Strange. You’re not sure, but you think that The Mastermind’s voice sounds a bit different. It could just be because of the bad quality of the PA’s audio though.

“The basement is off limits. Please check bathroom stalls for toilet paper before you use them. Do the other Partygoers a courtesy and refill the coffee pot if you’re the one that empties it. Oh and there’s been a slight... rule change...”

Click.

The PA system goes quiet. For a few seconds, none of the other Partygoers speak.

Ian breaks the silence. “R- rule change?”

“Yeah... what’d he mean by that?” Snake asks himself.

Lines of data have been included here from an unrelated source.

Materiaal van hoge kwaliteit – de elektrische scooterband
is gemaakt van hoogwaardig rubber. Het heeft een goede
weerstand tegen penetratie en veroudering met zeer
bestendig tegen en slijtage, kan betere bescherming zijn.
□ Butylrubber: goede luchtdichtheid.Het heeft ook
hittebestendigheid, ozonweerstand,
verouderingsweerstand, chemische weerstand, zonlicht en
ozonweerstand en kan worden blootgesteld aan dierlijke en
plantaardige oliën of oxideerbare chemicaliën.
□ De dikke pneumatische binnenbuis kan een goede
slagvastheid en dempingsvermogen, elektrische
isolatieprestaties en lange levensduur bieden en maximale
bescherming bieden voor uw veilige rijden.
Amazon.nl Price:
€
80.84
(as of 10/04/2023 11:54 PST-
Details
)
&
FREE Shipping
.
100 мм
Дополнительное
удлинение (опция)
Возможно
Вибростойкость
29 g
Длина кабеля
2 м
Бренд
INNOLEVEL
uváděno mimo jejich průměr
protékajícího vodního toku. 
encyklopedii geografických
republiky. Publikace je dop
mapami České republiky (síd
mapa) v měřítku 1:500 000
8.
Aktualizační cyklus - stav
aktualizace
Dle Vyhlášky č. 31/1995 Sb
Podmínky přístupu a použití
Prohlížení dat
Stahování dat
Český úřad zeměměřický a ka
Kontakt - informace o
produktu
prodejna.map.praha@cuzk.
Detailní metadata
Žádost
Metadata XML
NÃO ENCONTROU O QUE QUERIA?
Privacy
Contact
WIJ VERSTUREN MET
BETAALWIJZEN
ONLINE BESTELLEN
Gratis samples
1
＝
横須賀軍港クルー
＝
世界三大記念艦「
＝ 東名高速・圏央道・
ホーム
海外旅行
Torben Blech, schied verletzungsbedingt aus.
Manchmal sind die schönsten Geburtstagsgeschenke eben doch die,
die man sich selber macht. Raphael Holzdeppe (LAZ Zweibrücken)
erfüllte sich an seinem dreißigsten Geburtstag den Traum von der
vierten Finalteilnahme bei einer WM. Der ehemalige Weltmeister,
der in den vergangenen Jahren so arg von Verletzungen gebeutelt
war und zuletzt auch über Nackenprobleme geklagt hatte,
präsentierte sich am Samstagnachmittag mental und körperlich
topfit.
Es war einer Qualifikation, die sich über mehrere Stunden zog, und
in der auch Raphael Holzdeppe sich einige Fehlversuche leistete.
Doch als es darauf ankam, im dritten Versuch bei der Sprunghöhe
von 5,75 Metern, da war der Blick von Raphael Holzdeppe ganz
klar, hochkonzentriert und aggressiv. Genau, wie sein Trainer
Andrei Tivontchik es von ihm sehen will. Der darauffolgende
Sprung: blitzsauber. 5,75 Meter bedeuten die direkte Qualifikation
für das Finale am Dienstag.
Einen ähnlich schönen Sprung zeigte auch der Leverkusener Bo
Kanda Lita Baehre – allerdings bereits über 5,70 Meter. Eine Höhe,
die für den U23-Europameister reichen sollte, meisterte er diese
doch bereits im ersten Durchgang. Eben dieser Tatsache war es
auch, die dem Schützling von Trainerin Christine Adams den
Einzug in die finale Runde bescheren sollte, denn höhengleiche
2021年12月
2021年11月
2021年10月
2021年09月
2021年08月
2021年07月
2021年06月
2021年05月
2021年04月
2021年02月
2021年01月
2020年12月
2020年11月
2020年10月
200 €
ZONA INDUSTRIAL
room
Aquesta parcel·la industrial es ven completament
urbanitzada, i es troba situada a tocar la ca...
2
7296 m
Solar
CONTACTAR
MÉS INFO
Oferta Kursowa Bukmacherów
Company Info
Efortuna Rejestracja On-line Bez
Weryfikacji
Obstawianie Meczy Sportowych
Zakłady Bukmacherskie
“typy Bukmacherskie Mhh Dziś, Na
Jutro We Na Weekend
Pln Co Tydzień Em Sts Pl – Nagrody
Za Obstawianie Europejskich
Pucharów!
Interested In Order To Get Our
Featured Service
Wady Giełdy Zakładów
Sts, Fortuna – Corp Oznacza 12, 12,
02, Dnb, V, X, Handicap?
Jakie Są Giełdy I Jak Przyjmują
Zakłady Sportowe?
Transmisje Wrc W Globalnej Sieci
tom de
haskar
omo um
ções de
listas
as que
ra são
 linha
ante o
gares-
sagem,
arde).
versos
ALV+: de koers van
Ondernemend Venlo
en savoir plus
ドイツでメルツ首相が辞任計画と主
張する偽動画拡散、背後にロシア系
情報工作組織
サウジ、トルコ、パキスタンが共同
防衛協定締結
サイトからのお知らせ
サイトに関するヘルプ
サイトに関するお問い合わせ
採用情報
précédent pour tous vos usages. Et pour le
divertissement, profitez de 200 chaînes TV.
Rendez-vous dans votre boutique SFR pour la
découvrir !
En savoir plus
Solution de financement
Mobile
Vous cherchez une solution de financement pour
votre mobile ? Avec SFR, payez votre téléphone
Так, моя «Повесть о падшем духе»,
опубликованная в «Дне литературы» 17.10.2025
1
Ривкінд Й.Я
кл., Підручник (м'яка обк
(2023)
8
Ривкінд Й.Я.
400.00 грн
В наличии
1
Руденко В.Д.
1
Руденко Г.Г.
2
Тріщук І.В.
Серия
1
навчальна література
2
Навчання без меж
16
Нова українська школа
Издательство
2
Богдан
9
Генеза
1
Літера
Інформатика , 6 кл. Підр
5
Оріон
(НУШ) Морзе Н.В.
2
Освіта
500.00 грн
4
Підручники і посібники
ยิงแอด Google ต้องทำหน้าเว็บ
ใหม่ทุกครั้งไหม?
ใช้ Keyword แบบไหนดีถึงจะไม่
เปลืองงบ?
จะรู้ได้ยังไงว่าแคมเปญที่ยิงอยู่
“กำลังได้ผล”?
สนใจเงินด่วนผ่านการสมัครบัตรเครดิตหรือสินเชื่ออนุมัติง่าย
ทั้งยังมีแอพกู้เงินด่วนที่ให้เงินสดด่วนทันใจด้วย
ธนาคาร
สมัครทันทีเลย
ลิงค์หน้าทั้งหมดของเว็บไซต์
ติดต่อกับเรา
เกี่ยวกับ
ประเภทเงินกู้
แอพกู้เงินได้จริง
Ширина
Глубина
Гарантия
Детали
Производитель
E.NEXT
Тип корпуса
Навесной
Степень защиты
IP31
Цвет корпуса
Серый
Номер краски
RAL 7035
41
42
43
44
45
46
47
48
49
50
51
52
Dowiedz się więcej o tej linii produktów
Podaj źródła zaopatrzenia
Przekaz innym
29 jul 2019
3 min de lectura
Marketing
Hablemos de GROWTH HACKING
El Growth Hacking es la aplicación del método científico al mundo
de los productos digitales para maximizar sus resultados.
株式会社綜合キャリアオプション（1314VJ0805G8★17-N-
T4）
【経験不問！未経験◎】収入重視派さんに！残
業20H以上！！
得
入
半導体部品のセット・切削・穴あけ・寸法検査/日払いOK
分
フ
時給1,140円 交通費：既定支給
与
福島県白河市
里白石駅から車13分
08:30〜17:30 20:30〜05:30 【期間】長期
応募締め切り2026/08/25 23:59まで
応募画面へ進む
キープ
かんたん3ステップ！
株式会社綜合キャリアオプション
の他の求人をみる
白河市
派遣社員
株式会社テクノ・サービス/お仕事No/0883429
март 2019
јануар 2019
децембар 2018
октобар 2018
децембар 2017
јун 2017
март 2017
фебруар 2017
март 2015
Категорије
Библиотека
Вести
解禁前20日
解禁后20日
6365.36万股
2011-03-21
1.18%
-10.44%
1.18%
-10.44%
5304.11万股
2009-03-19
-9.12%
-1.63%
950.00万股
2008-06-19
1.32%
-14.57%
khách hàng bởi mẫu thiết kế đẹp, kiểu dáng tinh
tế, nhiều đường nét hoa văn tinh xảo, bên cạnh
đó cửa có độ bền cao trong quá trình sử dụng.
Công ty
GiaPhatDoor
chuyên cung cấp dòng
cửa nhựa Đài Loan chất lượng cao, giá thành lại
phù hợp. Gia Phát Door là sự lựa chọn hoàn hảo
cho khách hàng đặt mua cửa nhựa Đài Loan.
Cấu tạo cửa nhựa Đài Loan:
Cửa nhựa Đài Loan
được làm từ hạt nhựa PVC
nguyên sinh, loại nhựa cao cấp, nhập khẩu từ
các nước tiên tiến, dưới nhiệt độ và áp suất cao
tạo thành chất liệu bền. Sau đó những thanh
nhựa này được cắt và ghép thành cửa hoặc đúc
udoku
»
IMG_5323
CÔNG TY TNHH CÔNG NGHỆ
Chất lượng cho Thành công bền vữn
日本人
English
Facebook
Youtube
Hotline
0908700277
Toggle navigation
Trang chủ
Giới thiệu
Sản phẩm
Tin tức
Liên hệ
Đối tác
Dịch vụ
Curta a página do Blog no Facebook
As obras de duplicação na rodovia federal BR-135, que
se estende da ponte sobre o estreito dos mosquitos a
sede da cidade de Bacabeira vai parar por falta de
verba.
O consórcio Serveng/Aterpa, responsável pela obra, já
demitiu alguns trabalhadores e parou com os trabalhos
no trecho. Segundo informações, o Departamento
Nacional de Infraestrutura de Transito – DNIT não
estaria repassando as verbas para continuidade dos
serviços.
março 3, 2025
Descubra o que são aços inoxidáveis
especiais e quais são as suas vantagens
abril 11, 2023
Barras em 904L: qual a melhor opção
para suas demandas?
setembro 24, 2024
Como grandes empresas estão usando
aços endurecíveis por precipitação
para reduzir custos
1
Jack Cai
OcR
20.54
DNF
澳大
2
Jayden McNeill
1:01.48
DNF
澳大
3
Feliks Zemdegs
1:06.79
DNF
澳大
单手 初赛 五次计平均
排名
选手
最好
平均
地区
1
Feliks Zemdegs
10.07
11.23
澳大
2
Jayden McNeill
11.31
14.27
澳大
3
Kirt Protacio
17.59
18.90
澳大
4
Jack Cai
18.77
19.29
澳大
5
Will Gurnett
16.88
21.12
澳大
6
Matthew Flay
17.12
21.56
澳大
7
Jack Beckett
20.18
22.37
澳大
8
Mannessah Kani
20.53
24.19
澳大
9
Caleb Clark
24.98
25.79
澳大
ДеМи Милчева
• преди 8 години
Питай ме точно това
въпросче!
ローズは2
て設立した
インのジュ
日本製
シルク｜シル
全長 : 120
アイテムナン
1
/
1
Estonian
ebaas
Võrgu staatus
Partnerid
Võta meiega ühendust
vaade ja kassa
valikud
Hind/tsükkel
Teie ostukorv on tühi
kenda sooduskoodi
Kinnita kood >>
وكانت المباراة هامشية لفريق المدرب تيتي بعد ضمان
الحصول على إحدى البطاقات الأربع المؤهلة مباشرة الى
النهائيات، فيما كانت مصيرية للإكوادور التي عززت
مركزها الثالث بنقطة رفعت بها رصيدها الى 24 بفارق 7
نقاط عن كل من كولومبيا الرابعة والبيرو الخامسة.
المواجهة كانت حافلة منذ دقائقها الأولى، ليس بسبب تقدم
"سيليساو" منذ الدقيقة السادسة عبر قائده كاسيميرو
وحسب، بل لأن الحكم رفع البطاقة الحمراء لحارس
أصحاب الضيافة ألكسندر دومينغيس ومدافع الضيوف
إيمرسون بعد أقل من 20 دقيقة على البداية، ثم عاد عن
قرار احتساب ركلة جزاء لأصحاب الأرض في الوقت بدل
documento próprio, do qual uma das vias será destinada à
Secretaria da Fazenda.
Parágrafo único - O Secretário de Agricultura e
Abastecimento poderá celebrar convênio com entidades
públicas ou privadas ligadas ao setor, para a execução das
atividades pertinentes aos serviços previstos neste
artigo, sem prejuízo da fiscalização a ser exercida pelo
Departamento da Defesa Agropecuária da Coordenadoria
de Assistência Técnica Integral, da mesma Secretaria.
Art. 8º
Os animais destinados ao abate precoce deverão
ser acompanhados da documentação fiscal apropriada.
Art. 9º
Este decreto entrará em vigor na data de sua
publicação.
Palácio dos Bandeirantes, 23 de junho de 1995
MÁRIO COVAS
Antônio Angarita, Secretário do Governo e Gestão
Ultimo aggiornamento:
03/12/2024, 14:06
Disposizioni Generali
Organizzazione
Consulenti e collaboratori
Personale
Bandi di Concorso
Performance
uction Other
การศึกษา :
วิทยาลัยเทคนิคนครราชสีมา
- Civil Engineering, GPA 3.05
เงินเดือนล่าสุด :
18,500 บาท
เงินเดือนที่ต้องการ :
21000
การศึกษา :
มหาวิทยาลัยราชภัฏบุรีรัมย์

“It couldn’t mean something... bad, could it?” Santiago asks.

“Pussies. How bad can it really be?” Angela starts. “It’s probably something stupid like women have to wear high heels or women can’t eat breakfast until the men finish their food. Stupid misogynistic party, can’t wait until the end of this week so I can leave this house and rant on Tumblr.”

“You aren’t going to be leaving at the end of this week.”